Twitter said on Tuesday that it open sourced a tool called AnomalyDetection that can discover when unexpected activity occurs that may negatively impact Twitter’s service, such as traffic spikes or spam bots.
AnomalyDetection, which is an R programming package, helps [company]Twitter[/company] scan for the big traffic influxes that might take place during times of breaking news, major sports events like the World Series and the holiday season. It can also unearth spammers who are generating bad statistics regarding common Twitter metrics like the number of favorites or followers a person might have.
Although this may sound similar to the recently open-sourced BreakoutDetection tool that Twitter detailed in October, the main difference is that a breakout refers to when there is a sudden shift of activity that results in “two steady states and an intermediate transition period,” according to a Twitter posting on BreakoutDetection. An anomaly, on the other hand, can be described as an unusual data point as opposed to the changing of a state. Twitter said the tools are complementary to each other.

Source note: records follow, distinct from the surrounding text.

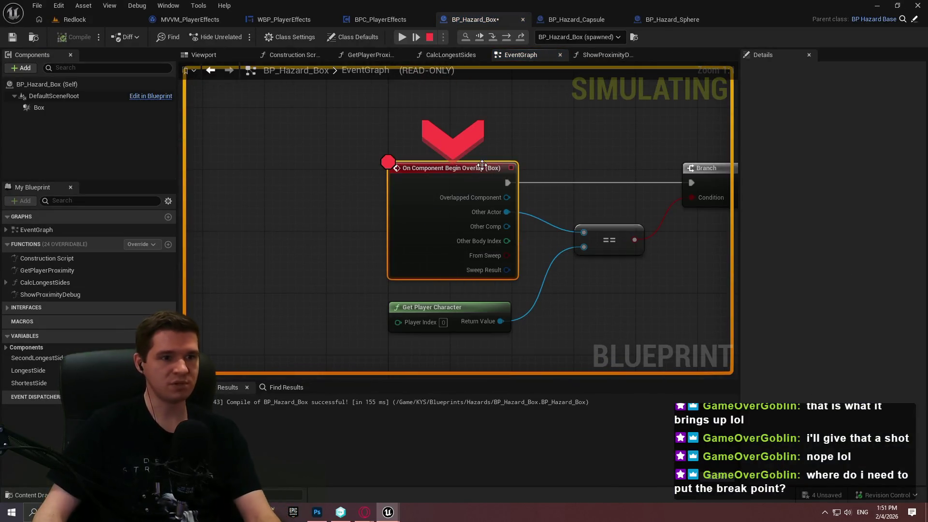
pyautogui.moveTo(364, 513)
pyautogui.click(512, 472)
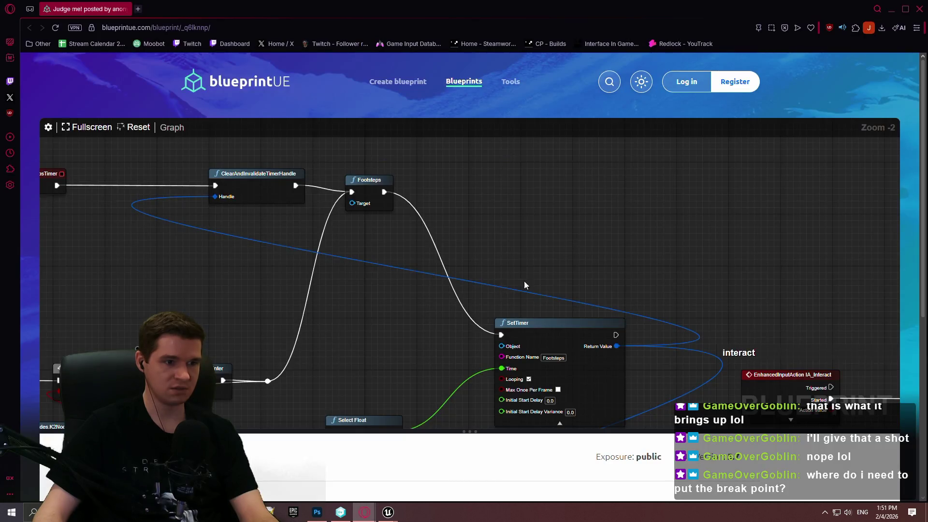
# - Zoom out and pan over to the viewer's Sprint Input comment section
pyautogui.scroll(-3, 524, 285)
pyautogui.scroll(-3, 370, 199)
pyautogui.scroll(3, 357, 239)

Detecting anomalies presents an interesting challenge to Twitter because the social-networking service studies traffic trends across different lengths of time and locations. If Twitter were to try to scan for unusual activity during a long period of time (let’s say 12 months), anomalies that might be discovered in a smaller chunk of time could be “masked” and “more difficult to detect in a robust fashion,” the post on AnomalyDetection explains.
And not all anomalies are created equal. Some are positive, like an increase of tweets during a popular event, and some are negative, like a “point-in-time decrease in QPS (queries per second),” which could indicate a hardware or data-collection problem.
AnomalyDetection is open sourced through the GNU public license and is available to download via GitHub.